YOUR ASSIGNMENT> Please give every record below again exactly, and keep the pictures out.
- Opening Delimiter -
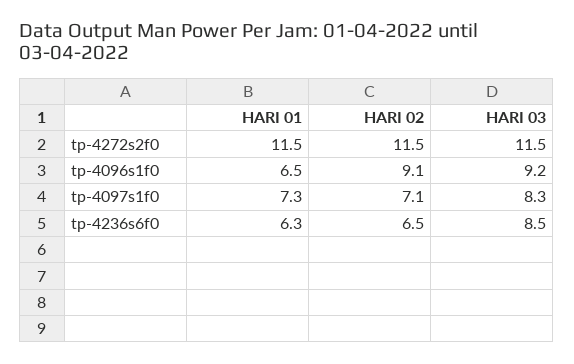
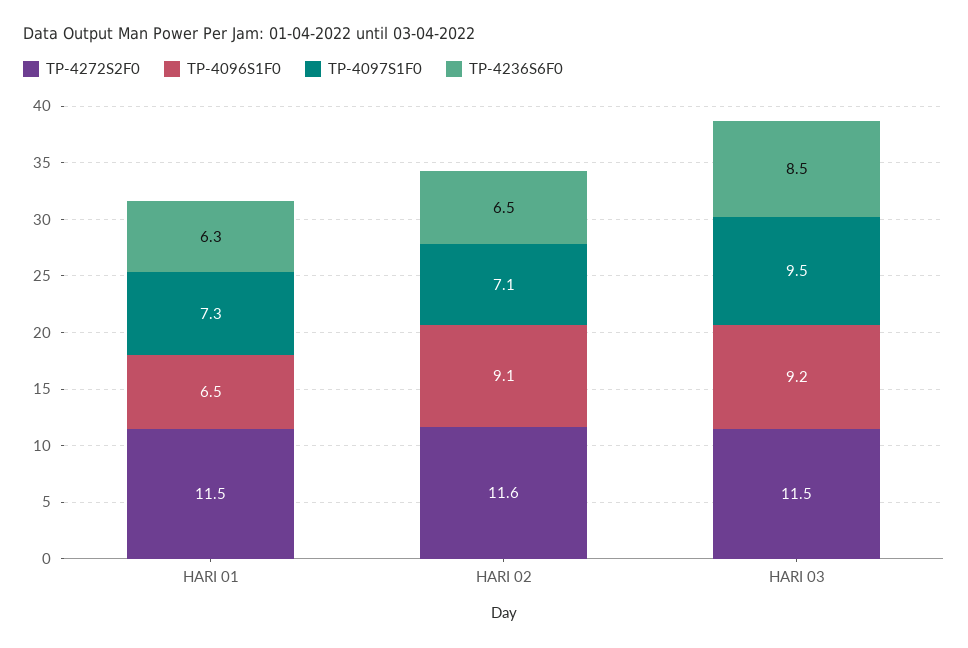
  {
    "tp-4272s2f0": {
      "HARI 01": 11.5,
-     "HARI 02": 11.5,
+     "HARI 02": 11.6,
      "HARI 03": 11.5
    },
    "tp-4096s1f0": {
      "HARI 01": 6.5,
      "HARI 02": 9.1,
      "HARI 03": 9.2
    },
    "tp-4097s1f0": {
      "HARI 01": 7.3,
      "HARI 02": 7.1,
-     "HARI 03": 8.3
+     "HARI 03": 9.5
    },
    "tp-4236s6f0": {
      "HARI 01": 6.3,
      "HARI 02": 6.5,
      "HARI 03": 8.5
    }
  }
- Closing Delimiter -
RESULT BELOW>
  {
    "tp-4272s2f0": {
      "HARI 01": 11.5,
-     "HARI 02": 11.5,
+     "HARI 02": 11.6,
      "HARI 03": 11.5
    },
    "tp-4096s1f0": {
      "HARI 01": 6.5,
      "HARI 02": 9.1,
      "HARI 03": 9.2
    },
    "tp-4097s1f0": {
      "HARI 01": 7.3,
      "HARI 02": 7.1,
-     "HARI 03": 8.3
+     "HARI 03": 9.5
    },
    "tp-4236s6f0": {
      "HARI 01": 6.3,
      "HARI 02": 6.5,
      "HARI 03": 8.5
    }
  }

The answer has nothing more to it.